Lo and behold! There’s a new kid on the Notting Hill block, and it’s me! After 7 years in Chelsea I decided to shake it up a bit and move, and I can’t tell you how happy I am in my new crib. Well, I can actually, and I will – I am SO happy in my new crib. I’ve always loved NH, and every time I’ve moved, I’ve looked for places here but never found quite the right thing, until now. So like a nomad trekking through the desert, I trekked through Hyde Park, in an Uber, followed by a mountain of clothes and (un)necessary things that make up my life. After unpacking ball gowns, gilded swords and Japanese umbrellas, I felt like a little trip down Portobello Road was in order. I had hired one of the Brothers for the special privilege of carrying all my stuff, and as a thank you, I decided to invite him for brunch at Bluebells. I also decided to invite him to treat me to said brunch. That’s the way of the world, if your brothers are bankers and you are a “financial scatterbrain” in the ever elusive Creative World. Thank you for brunch, should I book something for this Saturday? Hmm, say, Cecconis? I have a craving for truffles.

I love Portobello road for it’s variety – every time you come here, there are new things to see, new trinkets to marvel at. At one point, other casual strollers could marvel, and by the looks of it, be slightly disturbed by the fact that my dress accidentally unbuttoned a bit. There’s a GIF and all: scroll down to the end of the post to see it, but don’t forget to scroll back up to read the rest 🙂

Ok now that you’ve done that, can we just agree, that’s a really bitchy look? Jeez, lady! Pardon me, and my dress, ever so much.
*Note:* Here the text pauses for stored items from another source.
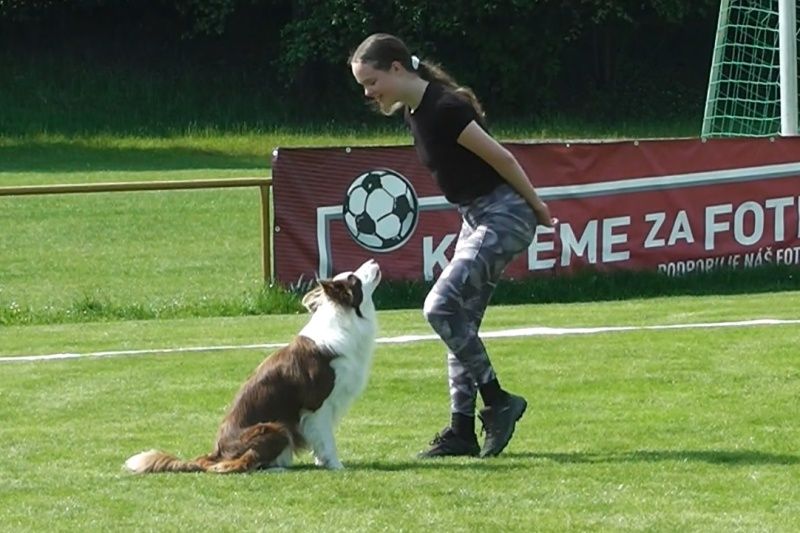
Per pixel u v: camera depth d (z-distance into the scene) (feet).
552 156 53.67
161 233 77.87
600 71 161.68
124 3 162.09
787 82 64.18
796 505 23.40
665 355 37.88
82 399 33.96
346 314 26.55
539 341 40.75
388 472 26.07
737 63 91.86
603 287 53.83
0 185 99.60
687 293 54.19
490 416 27.45
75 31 160.25
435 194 52.65
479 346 27.14
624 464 26.43
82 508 23.54
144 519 22.81
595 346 39.58
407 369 36.70
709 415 30.73
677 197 54.80
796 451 27.35
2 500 24.17
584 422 30.48
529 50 155.02
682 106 158.20
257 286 59.26
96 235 77.10
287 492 24.39
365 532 21.98
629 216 54.44
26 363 39.09
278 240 52.06
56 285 61.36
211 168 112.98
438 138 26.58
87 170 111.75
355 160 52.16
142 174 107.34
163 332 45.57
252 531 22.07
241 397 26.48
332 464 26.35
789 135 60.23
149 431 30.50
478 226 26.96
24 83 150.82
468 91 26.86
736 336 40.52
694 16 159.94
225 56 161.17
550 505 23.48
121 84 153.17
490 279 27.02
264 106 153.28
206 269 65.72
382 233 52.47
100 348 42.01
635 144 54.34
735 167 55.21
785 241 55.77
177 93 153.17
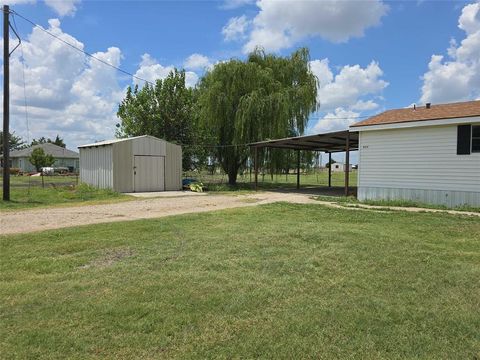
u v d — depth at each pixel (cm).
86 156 2153
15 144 6750
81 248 620
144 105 2627
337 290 423
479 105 1420
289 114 2234
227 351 287
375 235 746
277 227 837
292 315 352
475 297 405
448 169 1269
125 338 304
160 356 279
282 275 477
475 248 646
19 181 2959
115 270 491
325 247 636
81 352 283
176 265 516
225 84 2277
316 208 1235
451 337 313
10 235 720
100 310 357
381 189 1434
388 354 285
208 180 2758
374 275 479
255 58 2400
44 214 1054
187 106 2639
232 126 2305
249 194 1875
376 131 1445
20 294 401
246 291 415
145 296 396
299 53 2358
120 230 784
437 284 447
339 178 4275
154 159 2023
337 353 285
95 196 1659
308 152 2522
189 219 958
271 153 2355
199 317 346
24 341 297
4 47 1450
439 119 1255
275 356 280
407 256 577
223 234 748
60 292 407
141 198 1619
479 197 1205
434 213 1099
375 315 354
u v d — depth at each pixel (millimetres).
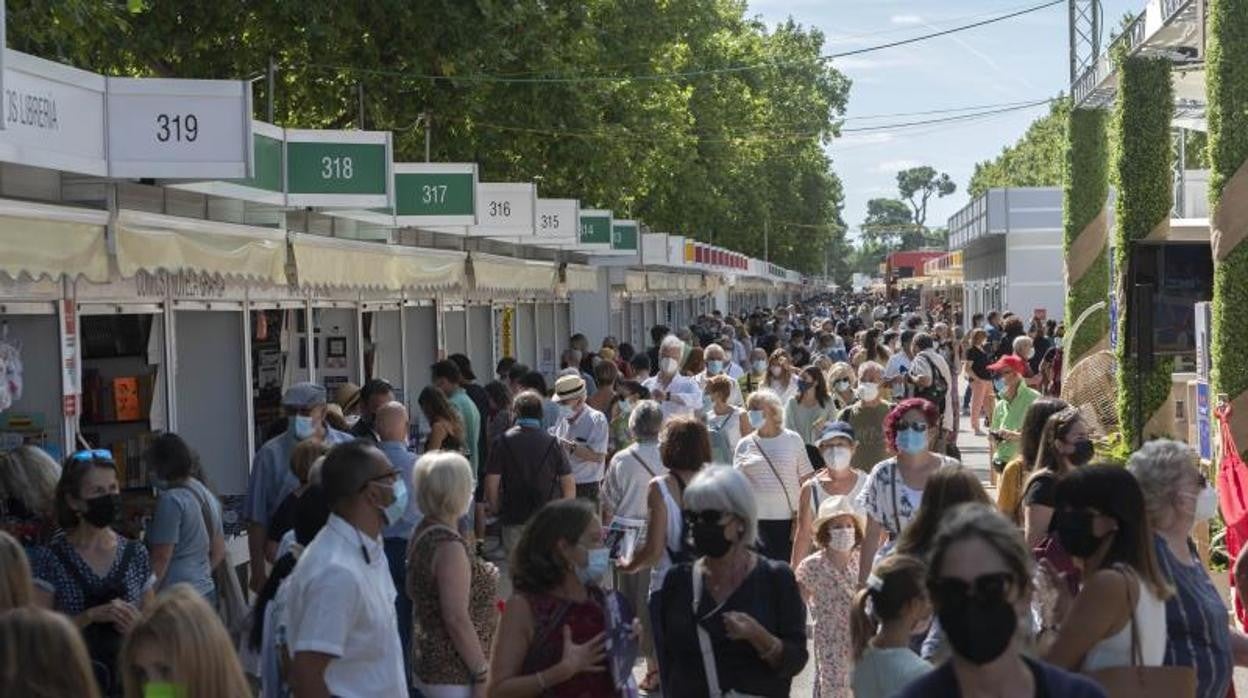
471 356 26344
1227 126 14312
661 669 6594
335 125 24078
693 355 18484
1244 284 14250
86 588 7648
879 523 8484
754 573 6422
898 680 5711
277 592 7633
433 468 7230
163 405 13117
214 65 22234
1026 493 8070
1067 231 25656
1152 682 5406
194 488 9242
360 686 6125
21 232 9070
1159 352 18062
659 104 34531
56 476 8688
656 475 10789
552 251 29172
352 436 11789
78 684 4164
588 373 23094
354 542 6176
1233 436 14227
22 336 11320
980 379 29438
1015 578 3938
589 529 6082
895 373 20219
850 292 182625
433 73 22547
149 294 12633
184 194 13133
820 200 100188
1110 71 21797
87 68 16516
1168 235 18656
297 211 16344
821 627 8570
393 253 16828
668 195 46438
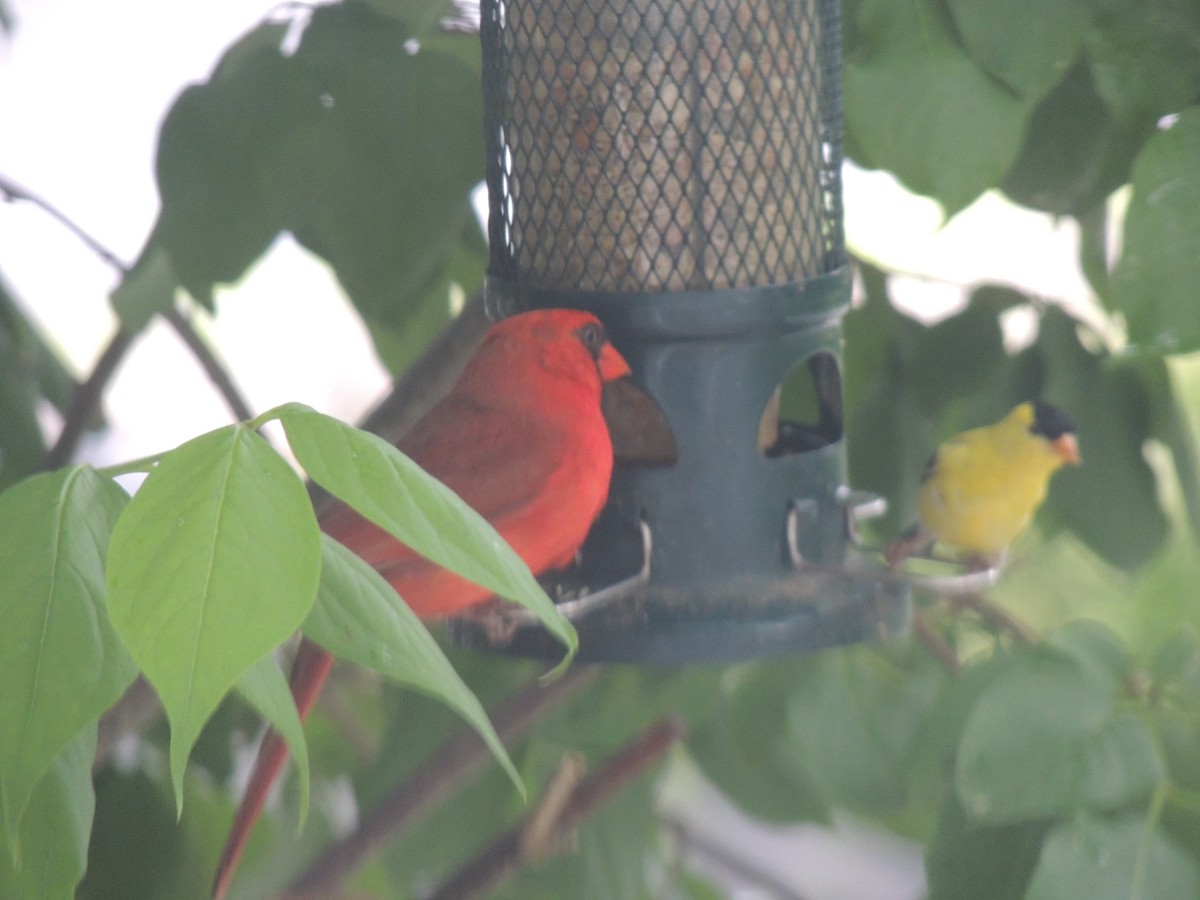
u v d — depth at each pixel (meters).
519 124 6.91
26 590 3.04
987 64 5.70
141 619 2.75
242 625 2.74
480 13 6.96
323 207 6.53
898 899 11.77
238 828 5.21
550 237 6.86
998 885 5.90
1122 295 5.47
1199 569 9.97
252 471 2.92
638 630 6.45
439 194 6.57
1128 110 5.72
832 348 7.05
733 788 7.56
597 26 6.67
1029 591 10.08
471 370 6.43
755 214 6.76
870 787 6.86
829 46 7.02
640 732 7.31
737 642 6.44
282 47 6.93
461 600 6.04
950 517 7.25
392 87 6.54
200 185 6.45
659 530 6.68
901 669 7.09
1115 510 7.22
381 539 5.77
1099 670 5.59
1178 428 7.27
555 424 6.21
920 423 7.54
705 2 6.65
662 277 6.72
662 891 8.40
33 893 3.27
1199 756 5.46
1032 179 6.91
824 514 6.96
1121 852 5.31
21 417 7.80
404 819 6.98
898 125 5.80
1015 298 7.44
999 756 5.44
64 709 2.91
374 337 8.09
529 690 7.21
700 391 6.60
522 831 6.87
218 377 7.75
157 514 2.86
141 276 6.90
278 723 2.91
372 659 3.06
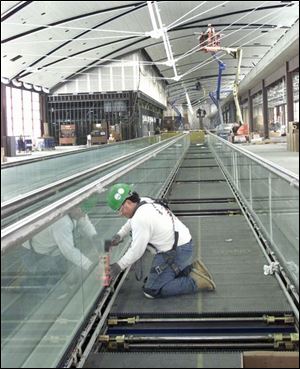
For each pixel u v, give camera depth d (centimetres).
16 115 1981
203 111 4094
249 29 1748
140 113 2256
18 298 233
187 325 350
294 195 330
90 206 350
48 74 2050
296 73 1752
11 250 216
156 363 292
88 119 2261
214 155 1628
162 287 387
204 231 626
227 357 296
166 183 964
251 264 472
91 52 1914
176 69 2834
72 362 288
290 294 371
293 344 321
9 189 464
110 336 337
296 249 335
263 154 952
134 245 380
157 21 1284
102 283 377
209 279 396
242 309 360
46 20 1177
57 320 279
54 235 278
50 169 590
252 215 632
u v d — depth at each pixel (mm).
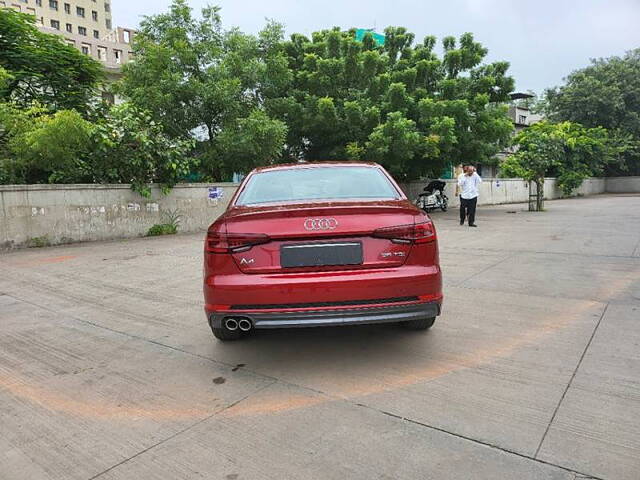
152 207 12609
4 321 4883
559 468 2209
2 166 10586
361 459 2336
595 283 5676
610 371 3211
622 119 41906
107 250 9836
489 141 18812
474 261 7355
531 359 3465
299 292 3135
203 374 3434
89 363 3703
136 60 15359
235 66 15742
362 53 18109
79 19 93938
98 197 11414
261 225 3230
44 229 10477
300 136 18953
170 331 4426
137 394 3143
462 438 2484
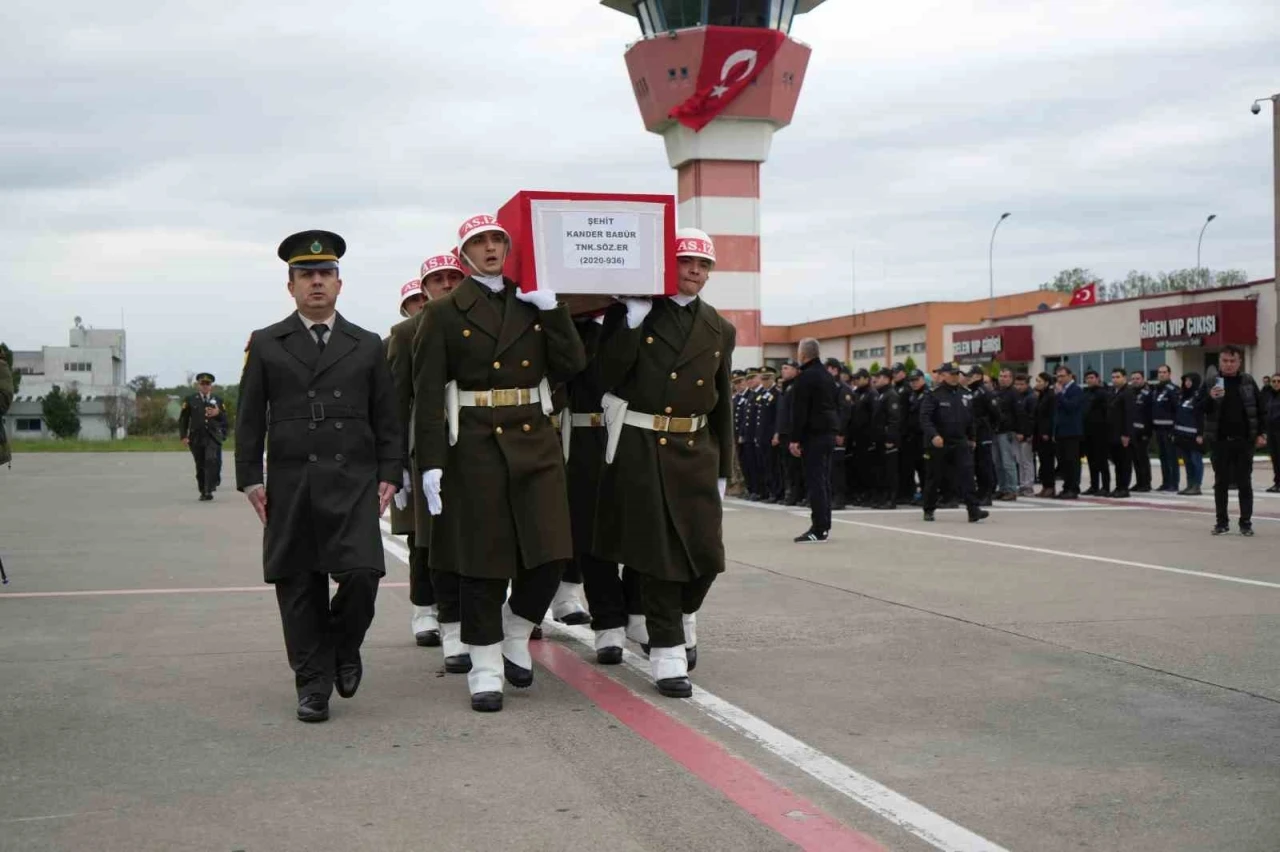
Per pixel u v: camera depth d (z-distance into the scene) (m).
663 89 24.67
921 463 18.45
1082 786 4.71
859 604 8.90
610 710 5.93
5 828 4.24
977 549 12.27
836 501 17.88
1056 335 45.22
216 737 5.42
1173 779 4.79
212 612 8.73
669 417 6.36
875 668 6.79
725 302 24.98
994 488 18.66
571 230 6.32
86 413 92.31
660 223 6.40
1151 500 19.02
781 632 7.86
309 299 5.81
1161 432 20.58
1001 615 8.41
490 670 5.95
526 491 6.06
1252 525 14.70
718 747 5.27
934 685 6.38
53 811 4.42
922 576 10.31
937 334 63.09
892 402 17.73
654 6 24.86
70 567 11.33
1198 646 7.33
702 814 4.40
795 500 18.09
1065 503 18.66
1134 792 4.64
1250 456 13.45
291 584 5.76
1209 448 13.58
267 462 5.80
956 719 5.70
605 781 4.80
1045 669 6.73
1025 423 19.34
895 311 66.31
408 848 4.06
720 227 24.94
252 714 5.82
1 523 16.06
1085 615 8.38
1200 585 9.71
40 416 94.00
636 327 6.36
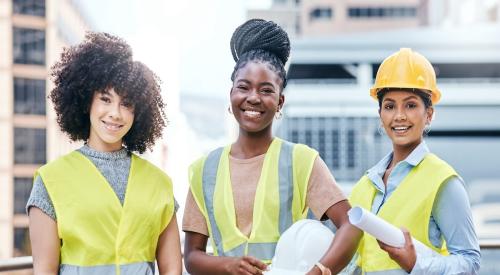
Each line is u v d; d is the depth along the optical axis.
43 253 1.77
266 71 2.03
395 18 42.78
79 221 1.78
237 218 2.04
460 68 21.17
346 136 18.72
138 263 1.83
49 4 19.98
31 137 20.81
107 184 1.84
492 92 21.30
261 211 2.01
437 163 2.09
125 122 1.88
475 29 21.50
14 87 21.22
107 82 1.85
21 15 20.98
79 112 1.92
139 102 1.90
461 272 1.94
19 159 20.75
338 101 19.19
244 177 2.07
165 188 1.93
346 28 42.59
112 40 1.92
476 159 20.91
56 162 1.85
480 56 21.31
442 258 1.94
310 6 42.25
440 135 21.42
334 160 18.58
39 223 1.79
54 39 20.42
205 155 2.17
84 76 1.87
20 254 19.48
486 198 21.36
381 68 2.17
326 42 20.08
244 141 2.11
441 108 21.42
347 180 18.83
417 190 2.07
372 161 18.91
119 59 1.88
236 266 1.91
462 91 21.25
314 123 19.16
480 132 21.14
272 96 2.04
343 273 2.14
At the very end of Portobello, a little tent disguised with shawls and shrouded in a cloud of incense held the mysterious and appealing sign of Palm Reading.  I am a particular fan of Tarot readings, and do not get me started on astrology (I read Susan Miller’s horoscope religiously. Good news fellow Pisces – July is our most magical month of the year! Yay!), so this tent held my attention. I once had an app on my phone called Moon Planner, which gave me such useful advice as “Today is a great day for laying concrete” or “Today is a great day to be seductive”, and I was like as if, and, when is it not?  Anyway, I didn’t get to do any palm reading today, but apparently I didn’t miss out – my new flatmate Diana later told me that she’s not very good. If there’s one thing I dislike more than a bad Moon Planner, it’s a bad psychic. Perhaps I’ll make you a little psychic guide to London? I’ll invent a rating system involving brooms, black cats and wands. Until then, we’ll have to make do with a potion or two. Cheers!